=== Supplied material ===
^^^^^^^^^^^^^^^^

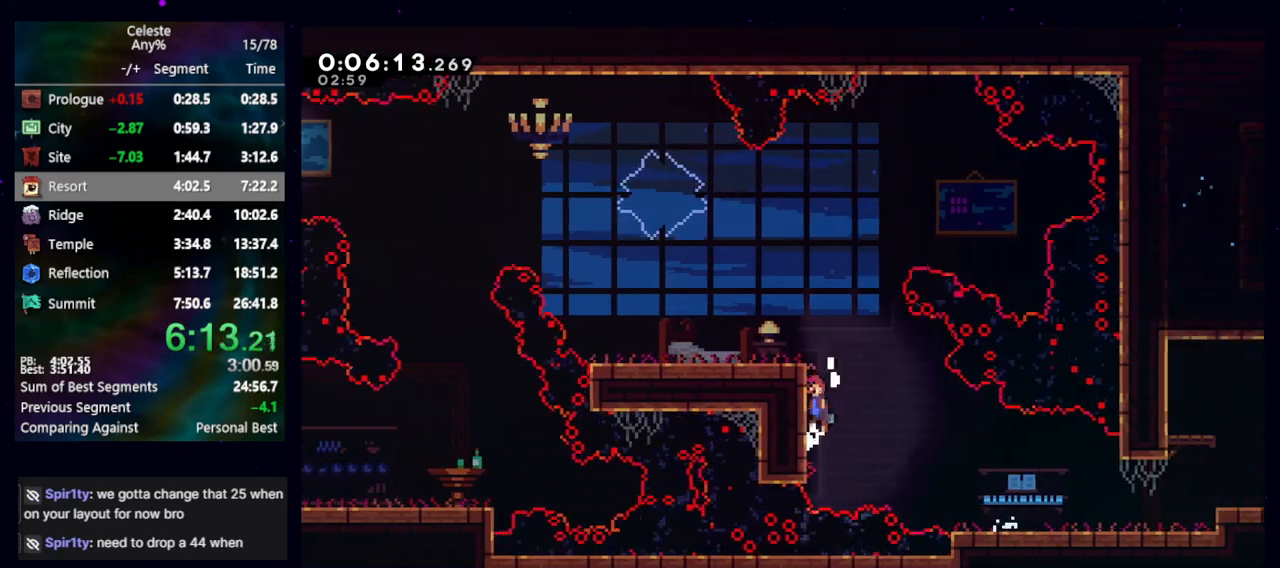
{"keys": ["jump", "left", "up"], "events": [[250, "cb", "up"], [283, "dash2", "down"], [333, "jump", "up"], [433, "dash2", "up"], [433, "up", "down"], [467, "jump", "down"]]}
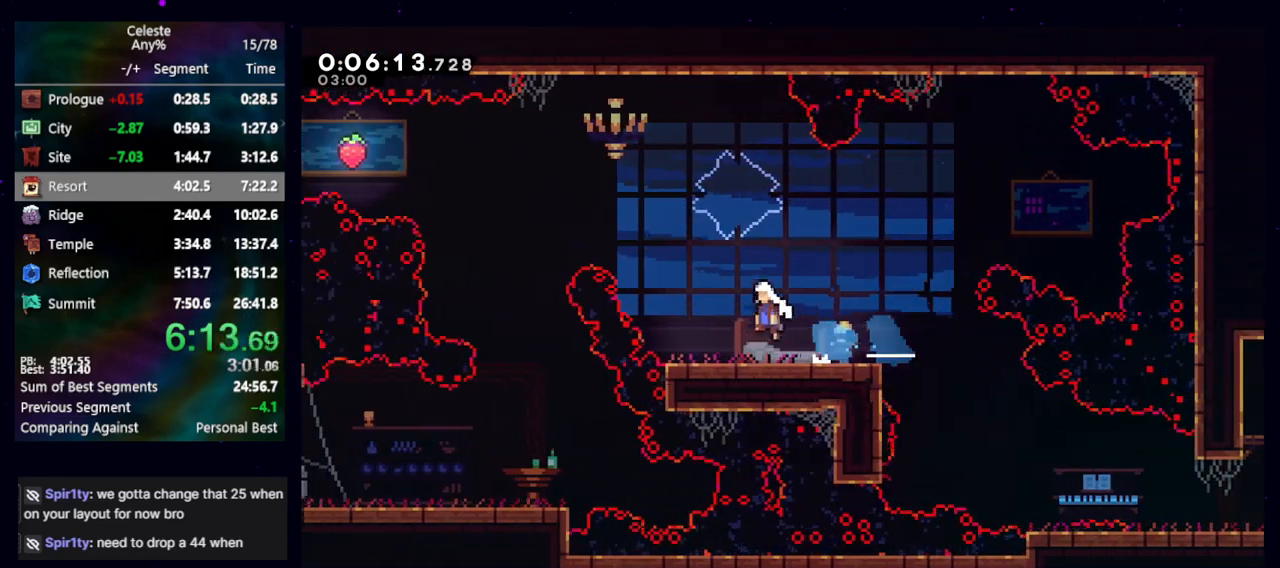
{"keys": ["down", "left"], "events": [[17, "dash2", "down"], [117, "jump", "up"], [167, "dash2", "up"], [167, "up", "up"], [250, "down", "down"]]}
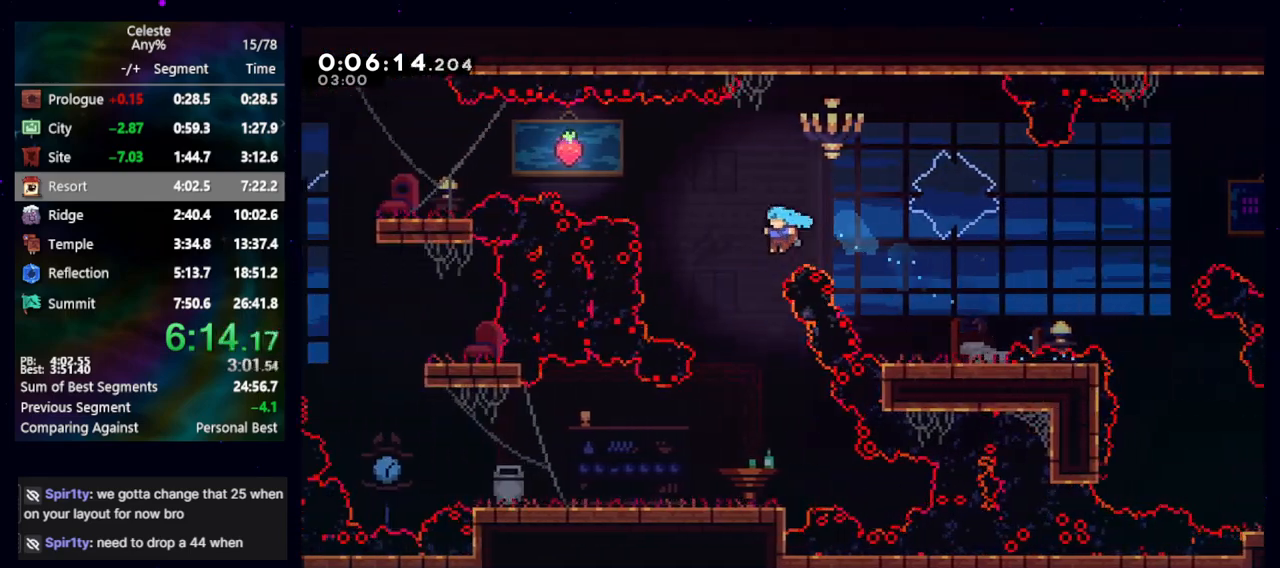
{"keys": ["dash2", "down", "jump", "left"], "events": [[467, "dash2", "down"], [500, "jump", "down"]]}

^^^^^^^^^^^^^^^^

=== Your goal ===
Omit pictures; set down the rest of the material word for word.

=== Solution ===
{"keys": ["jump", "left", "up"], "events": [[250, "cb", "up"], [283, "dash2", "down"], [333, "jump", "up"], [433, "dash2", "up"], [433, "up", "down"], [467, "jump", "down"]]}
{"keys": ["down", "left"], "events": [[17, "dash2", "down"], [117, "jump", "up"], [167, "dash2", "up"], [167, "up", "up"], [250, "down", "down"]]}
{"keys": ["dash2", "down", "jump", "left"], "events": [[467, "dash2", "down"], [500, "jump", "down"]]}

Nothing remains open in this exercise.